Text segment:
Deesta I'm not going to be able to run this test any longer tonight I'm afraid, but here's a couple beamshots taken with MTBR settings (f4, 6secs, Daylight WB). Lens was at 10mm and resting on ledge to conservatory floor (3-4 inches off ground maybe). Rear bushes are probably 15M away.



















Stopwatch now running at 6 hours 17 seconds... shame I'm too tired to go out to the woods and get a long distance photo... Still thought you might be interested.

What LEDs/driver is this?


----------



## deesta (Sep 7, 2008)

Thanks Dan, I'm gobsmacked as to how long it's been running...6+ hours on full tilt. Hopefully the Altair should give the same performance as it's XRE based too:thumbsup: 

Great looking beam shots too mate..hope you enjoy your 1st ride with it tomorrow night 
Steve


----------



## Surfr (Dec 28, 2008)

I don't doubt it would have easily broken the 7 hour mark if I could have stayed awake any longer.


----------



## deesta (Sep 7, 2008)

Bloody hell 7 hours:thumbsup: The driver is off ebay:5w LED Driver and the LED's are, I think, Cree R2's on a triple cutter board.


----------



## HEY HEY ITS HENDO (Feb 23, 2008)

.... UK Ebay 5w Driver link
Approximate size, 23 x 20 x 6mm......
.....Surfr what battery pack you got?


----------



## Surfr (Dec 28, 2008)

It's the one photographed with the head light earlier in the thread. a 14.8v 3600mAh labled with a DStar Altair sticker.


----------



## troutie-mtb (Sep 20, 2007)

Seems a good little driver and dimable too with the appropiate resistor 
I have 2 and am just waiting for a switch to arrive and am going to put them in a troutlight
running 3 XPEs each .


----------



## mroneeyedboh (Sep 24, 2006)

that driver going to be better than tasks? I just bought the bflex...


----------



## troutie-mtb (Sep 20, 2007)

mroneeyedboh said:


> that driver going to be better than tasks? I just bought the bflex...


No none of them come close to the flex`s for user interface / thermal protection 
the flex`s are the best .:thumbsup:

they are just a basic no frills driver but when the budget is tight they work and not been tested for longevity but I have a few in some lights out there and had no complaints yet.


----------



## mroneeyedboh (Sep 24, 2006)

Cool,
I hope that driver ( bflex ) isnt hard to wire up.. Doesnt seem like it.


----------



## Giant-Lander (Feb 13, 2009)

[Collected data]
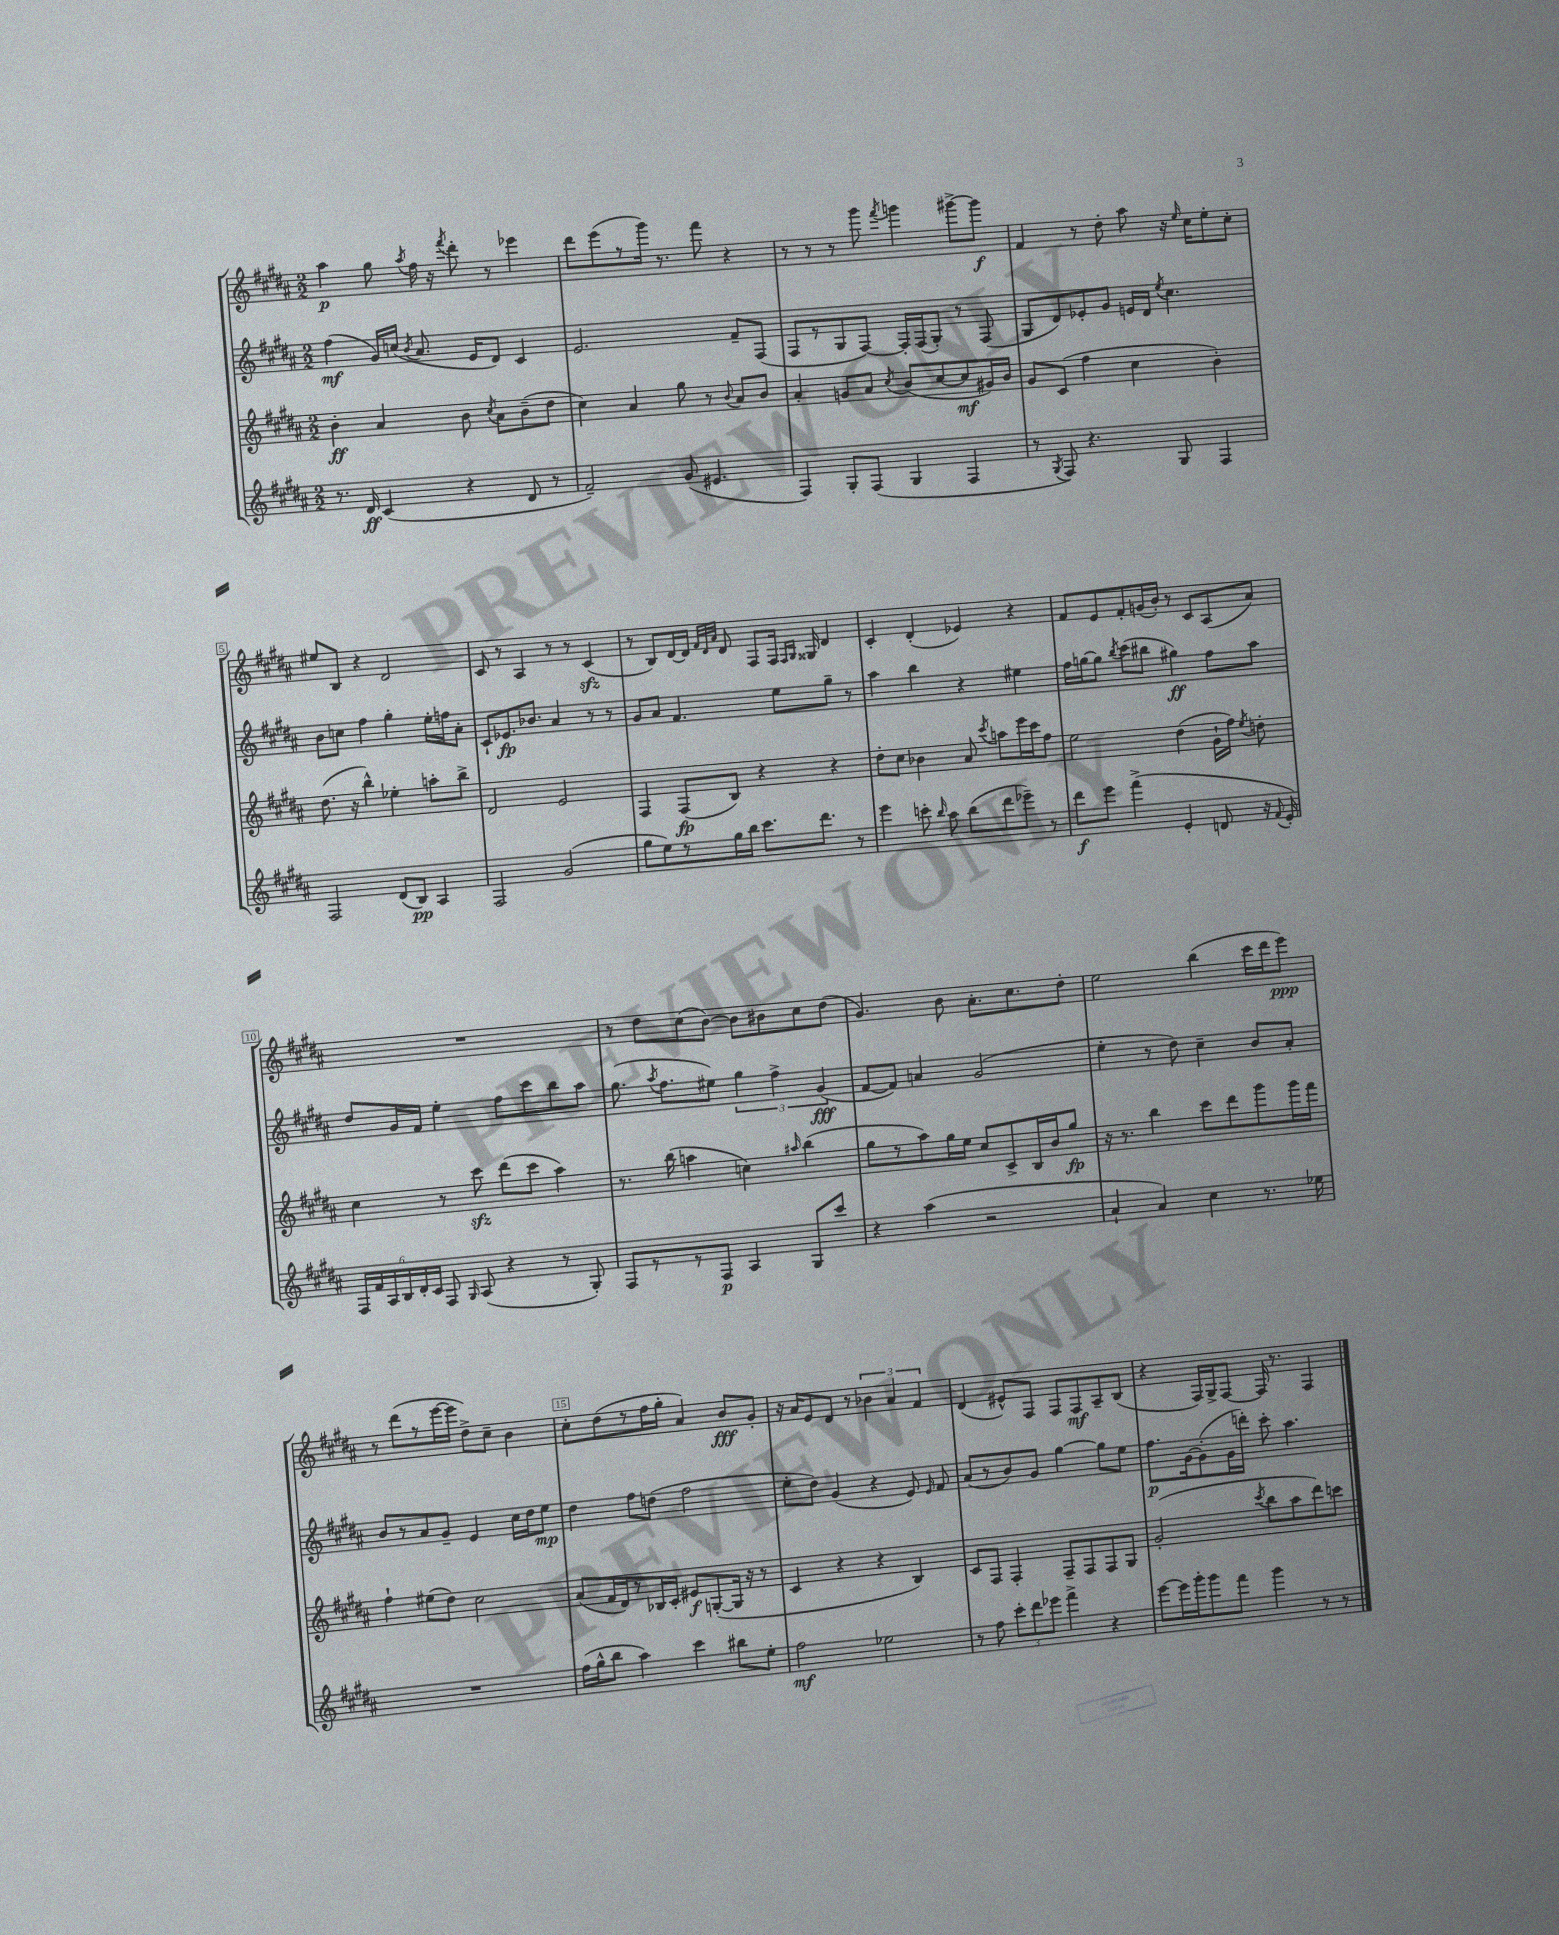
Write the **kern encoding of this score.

**kern	**kern	**kern	**kern
*staff4	*staff3	*staff2	*staff1
*clefG2	*clefG2	*clefG2	*clefG2
*k[f#c#g#d#a#]	*k[f#c#g#d#a#]	*k[f#c#g#d#a#]	*k[f#c#g#d#a#]
*M2/2	*M2/2	*M2/2	*M2/2
8.r	4b'\	(4ff#\	4aa#\
16d#/	.	.	.
(4c#/	4a#/	16g#/LL)	8gg#\
.	.	(16cc/JJ	.
.	.	8qb/	8qaa#/
.	.	8.a#/	16ff#\
.	.	.	16r
.	.	.	8qfff#/
4r	8b\	.	8ddd#'\
.	.	16e/LK	.
.	8qcc#/	.	.
.	8a#\L	8d#/J)	8r
8d#/	(8b~\	4c#/	4eee-\
8r	8dd#\J	.	.
=	=	=	=
2f#~/)	4cc#\)	2.e/	8ddd#\L
.	.	.	(8eee\
.	4a#/	.	8r
.	.	.	16ggg#\Jk)
.	.	.	8.r
(8g#/	8gg#\	.	.
4.e#/	8r	.	8fff#\
.	8qqb/	.	.
.	8a#/L	8f#~/L	4r
.	8b/J	(8F#/J	.
=	=	=	=
4F#/)	4a#'/	8F#/L	8r
.	.	8r	8r
8G#'/L	8g/L	8G#/	8r
(8F#/J	8a#/J	[8F#/J)	8ggg#\
.	8qcc#/	.	8qfff#/
4G#/	(8b/L	16F#'/]LL	4ggg\
.	.	(16F#/J	.
.	[8cc#/	8G#'/J)	.
4F#/	8cc#/]	8r	[8ggg#^\L
.	16g#/L)	(8F#/	8ggg#\]J
.	16b/JJ	.	.
=	=	=	=
8r	8g#/L	8G#/L	4f#/
8qG#/	.	.	.
8F#/)	(8c#/J	8d#/)	.
4.r	4ff#\	8e-'/	8r
.	.	8g#/J	8dd#'\
.	4cc#\	16e/LL	8aa#\
.	.	16d#/JJ	.
.	.	8qee/	.
8G#/	.	4.cc#\	16r
.	.	.	16qqee/
.	.	.	16cc#\LK
4F#/	4b'\)	.	8ee'\
.	.	.	8cc#'\J
=	=	=	=
2F#/	(8.dd#\	8b\L	8ee#/L
.	.	8cc\J	8B/J
.	16r	.	.
.	4bb^^\)	4ff#\	4r
(8d#/L	4ee-'\	4gg#'\	2d#/
8B/J)	.	.	.
4A#/	8aa'\L	16ee'\LL	.
.	.	16ff\J	.
.	8bb^\J	8a#'\J	.
=	=	=	=
2F#/	2d#/	8c#`/L	8c#/
.	.	8.e-/	8r
.	.	.	4A#/
.	.	8.b-/J	.
(2g#/	2e/	4a#/	8r
.	.	.	8r
.	.	8r	(4c#/
.	.	8r	.
=	=	=	=
8gg#\L	4F#/	8g#/L	8r
8ee\)	.	8a#/J	8B/L)
8r	(8F#/L	4.f#/	[16d#/L
.	.	.	16d#/]JJ
.	.	.	32qqf#/LLL
.	.	.	32qqd#/
.	.	.	32qqa#/JJJ
16gg#\L	8B/J)	.	8d#/
16bb\JJ	.	.	.
8.ccc#\L	4r	.	8F#/L
.	.	8ee\L	16F#/Jk
.	.	.	16qqF#/LL
.	.	.	16qqG#/JJ
8.ddd#\J	.	.	16G##/
.	4r	8gg#~\J	4d#/
8r	.	8r	.
=	=	=	=
4eee\	8dd#'\L	4aa#\	4c#'/
.	8cc#\J	.	.
8ccc'\	4b-\	4bb\	(4d#'/
16qqbb/	.	.	.
8aa#\	.	.	.
(8bb\L	8a#/	4r	4e-/)
.	8qccc#/	.	.
8ddd#\	8aa\L	.	.
8eee-~\J)	16eee\L	4ee#\	4r
.	16ccc#\J	.	.
8r	8ff#\J	.	.
=	=	=	=
8ddd#\L	2ee\	16ff#\LL	8f#/L
.	.	[16gg\J	.
8eee\J	.	8gg\]J	8e/
.	.	8qbb/	.
(4fff#^\	.	(8ccc#\L	8f#'/
.	.	8bb#\J	(16g/L
.	.	.	16b'/JJ)
4e'/	(4dd#\	4gg#\)	8r
.	.	.	8c#/L
8d/	16g#`\LL	8ff#\L	(8A#/
.	16ff#\JJ)	.	.
.	8qee/	.	.
16r	8dd'\	8aa#\J	8a#/J)
8qqf#/	.	.	.
16e'/)	.	.	.
=	=	=	=
24F#/LL	4cc#\	8dd#/L	1r
24f#/	.	.	.
24A#/	.	.	.
24B/	.	16g#/L	.
24d#'/	.	.	.
.	.	16f#/JJ	.
24c#/JJ	.	.	.
8F#/	8r	4ee'\	.
16qqG#/	.	.	.
(8A#/	8ccc#\	.	.
4r	(8ddd#\L	8ff#\L	.
.	8ccc#\J	8ccc#\	.
8r	4aa#\)	8bb\	.
8G#'/)	.	8aa#\J	.
=	=	=	=
8F#/L	8.r	(8.gg#\	8r
8r	.	.	8dd#\L
.	.	8qaa#/	.
.	(16bb\	8.ff#\L	.
8r	4aa\	.	(8cc#\
8F#/J	.	8ee#\J)	[8b\J)
4A#/	4cc\)	6gg#\	8b\]L
.	.	.	8b#\
.	.	6ff#^\	.
.	16qqaa#/	.	.
8G#/L	(4bb\	.	8cc#\
.	.	(6g#/	.
8ccc#/J	.	.	(8dd#\J
=	=	=	=
4r	8gg#\L	[8f#/L	4.g#/)
.	8r	8f#/]J)	.
(4aa#\	8aa#\)	4a/	.
.	16gg#\L	.	8b\
.	16ee\JJ	.	.
2r	8cc#/L	(2g#/	8.a#'\L
.	8c#^/	.	.
.	.	.	8.cc#\
.	16B/L	.	.
.	16b/J	.	.
.	8gg#/J	.	8dd#'\J
=	=	=	=
4a#`/	16r	4ee'\	2ee\
.	8.r	.	.
4a#/)	4bb\	8r	.
.	.	8dd#\)	.
4cc#\	8ccc#\L	4cc#~\	(4bb\
.	8ddd#\	.	.
8.r	8ggg#\	8b/L	16ccc#\LL
.	.	.	16ddd#\J
.	16ggg#\L	8a#'/J	8eee\J)
16ee-\	16fff#\JJ	.	.
=	=	=	=
1r	4ff#`\	8b/L	8r
.	.	8r	(8ddd#\L
.	(8ee#\L	8a#/	8r
.	8dd#\J)	8g#~/J	[16eee\L
.	.	.	16eee\]JJ
.	2cc#\	4e/	8dd#^\L)
.	.	.	8cc#~\J
.	.	16cc#\LL	4b\
.	.	16dd#\J	.
.	.	8ee\J	.
=	=	=	=
(16ff#\LL	(8a#/L	4dd#\	8cc#'\L
16gg#^^\J	.	.	.
8bb\J	16f#/L	.	(8dd#\
.	16d#/J)	.	.
4aa#\)	8r	8ff#\L	8r
.	16B-/L	(8dd\J	16ff#\L
.	16c#'/JJ	.	16gg#'\JJ
4ccc#\	8e#/L	2ff#\	4a#/)
.	([8G'/	.	.
8bb#\L	16G/]Jk	.	8b/L
.	16r	.	.
8ee'\J	8r	.	8g#'/J
=	=	=	=
2ff#\	4c#/	8ee'\L	16r
.	.	.	16a#/LK
.	.	8dd#\J)	8e/
.	4r	(4g#/	8d#/J
.	.	.	8r
2ee-\	4r	4r	6b-\
.	.	.	6a#/
.	4B/)	8e/)	.
.	.	.	6f#/
.	.	16qqe/	.
.	.	8f#/	.
=	=	=	=
8r	8c#/L	(8a#/L	(4d#/
8ff#\	8F#/J	8r	.
12ccc#'\L	4F#'/	8b/)	8e#^^/L)
12ddd#\	.	.	.
.	.	8g#/J	8F#/J
12eee-\J	.	.	.
4fff#^\	8F#~/L	[4gg#\	8F#/L
.	8F#/	.	8F#/
4r	8F#/	8gg#\]L	8A#~/
.	8G#/J	8ee\J	(8B/J
=	=	=	=
[8eee\L	(2g#'/	8.ff#\L	4r
16eee\]L	.	.	.
16ggg#'\J	.	[16g#\k	.
8ggg#\	.	(8g#'\]	16F#/LL)
.	.	.	16G#^/J
8fff#\J	.	16g#\L	[8F#/J
.	.	16ddd'\JJ)	.
.	8qccc#/	.	.
4ggg#\	8bb\L	8ccc#'\	16F#/]
.	.	.	8.r
.	8aa#\	4.aa#\	.
8r	8ddd#\)	.	4F#/
8r	8ccc\J	.	.
==	==	==	==
*-	*-	*-	*-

Task requirements:
**A)** Change "battery pack" to "power pack" in the bike light thread, and give the passage again starting with "## HEY HEY ITS" and going on through "DStar Altair sticker.".
**B)** Write what comes next in the bike light thread, picking up after its final line.

Task-by-task answers:
**A)**
## HEY HEY ITS HENDO (Feb 23, 2008)

.... UK Ebay 5w Driver link
Approximate size, 23 x 20 x 6mm......
.....Surfr what power pack you got?


----------



## Surfr (Dec 28, 2008)

It's the one photographed with the head light earlier in the thread. a 14.8v 3600mAh labled with a DStar Altair sticker.

**B)**
Hey guys, i did my local 23km 500 ascnt loop tonight to check out the Altair on mtb conditions (prior rides were on the road-lizzard bike). Apart from the fact that i've pulled two yellow cards on the DX ultrafire 18650 batts -they are in the conditioner/charger now- as 2 of them kicked the bucket toooooo early, i felt i needed a little bit more throw on the fireroad part of the ride. Singletracks were ok, as they are tight and narrow. Coming home, i checked the oval lens (ledil cmc O) and as troutie said i've got it the wrong way (vertical). Nevertheless, side spill was satisfactory, so it's not needed indeed. Should i replace it with an SS optic -as the side ones- or there's anything new on the block now?????What about those reflector-collimator combos?


----------



## troutie-mtb (Sep 20, 2007)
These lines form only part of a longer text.